About this exercise —
In the listing that follows, determine how many lines include the word "para". Respond with that number alone.

** Opening Task data block **

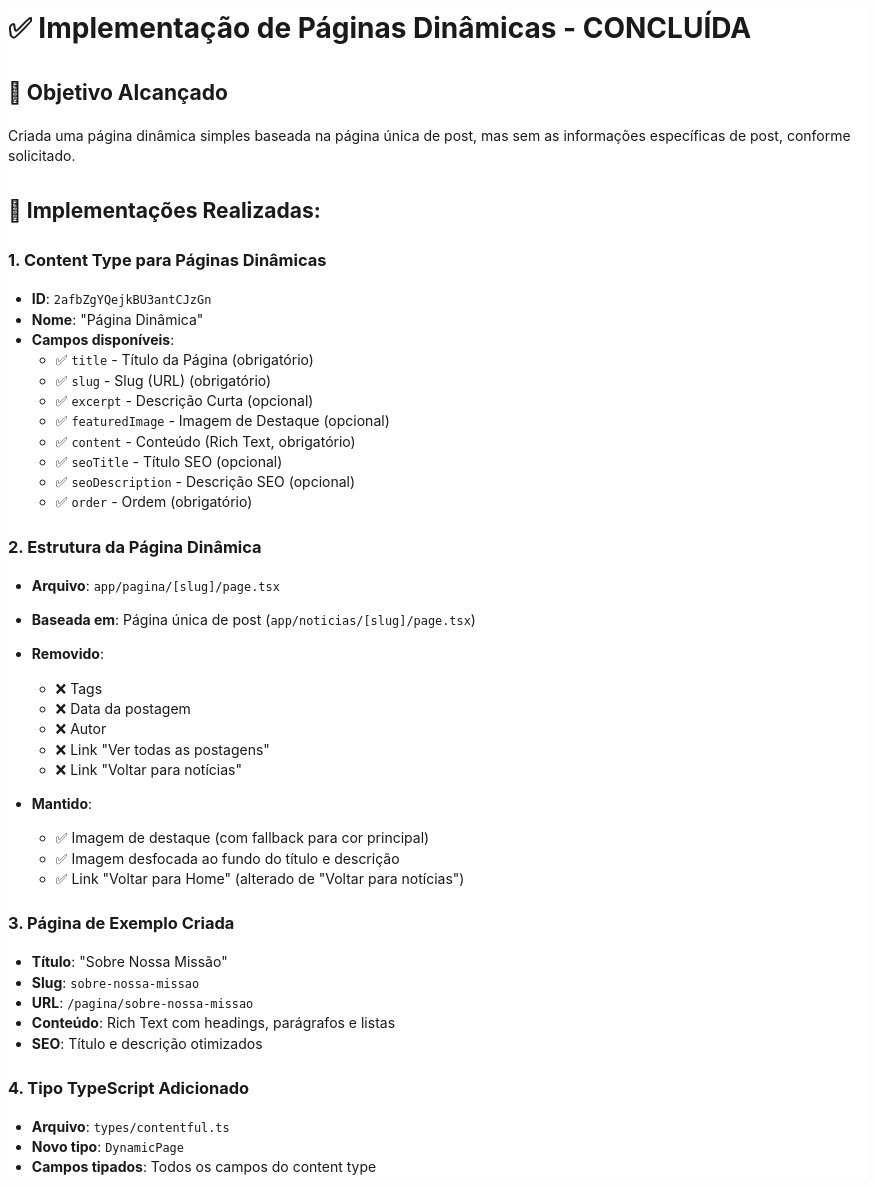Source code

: # ✅ Implementação de Páginas Dinâmicas - CONCLUÍDA

## 🎯 **Objetivo Alcançado**

Criada uma página dinâmica simples baseada na página única de post, mas sem as informações específicas de post, conforme solicitado.

## 🔧 **Implementações Realizadas:**

### 1. **Content Type para Páginas Dinâmicas**
- **ID**: `2afbZgYQejkBU3antCJzGn`
- **Nome**: "Página Dinâmica"
- **Campos disponíveis**:
  - ✅ `title` - Título da Página (obrigatório)
  - ✅ `slug` - Slug (URL) (obrigatório)
  - ✅ `excerpt` - Descrição Curta (opcional)
  - ✅ `featuredImage` - Imagem de Destaque (opcional)
  - ✅ `content` - Conteúdo (Rich Text, obrigatório)
  - ✅ `seoTitle` - Título SEO (opcional)
  - ✅ `seoDescription` - Descrição SEO (opcional)
  - ✅ `order` - Ordem (obrigatório)

### 2. **Estrutura da Página Dinâmica**
- **Arquivo**: `app/pagina/[slug]/page.tsx`
- **Baseada em**: Página única de post (`app/noticias/[slug]/page.tsx`)
- **Removido**:
  - ❌ Tags
  - ❌ Data da postagem
  - ❌ Autor
  - ❌ Link "Ver todas as postagens"
  - ❌ Link "Voltar para notícias"

- **Mantido**:
  - ✅ Imagem de destaque (com fallback para cor principal)
  - ✅ Imagem desfocada ao fundo do título e descrição
  - ✅ Link "Voltar para Home" (alterado de "Voltar para notícias")

### 3. **Página de Exemplo Criada**
- **Título**: "Sobre Nossa Missão"
- **Slug**: `sobre-nossa-missao`
- **URL**: `/pagina/sobre-nossa-missao`
- **Conteúdo**: Rich Text com headings, parágrafos e listas
- **SEO**: Título e descrição otimizados

### 4. **Tipo TypeScript Adicionado**
- **Arquivo**: `types/contentful.ts`
- **Novo tipo**: `DynamicPage`
- **Campos tipados**: Todos os campos do content type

** Closing Task data block **

Response to this task —
4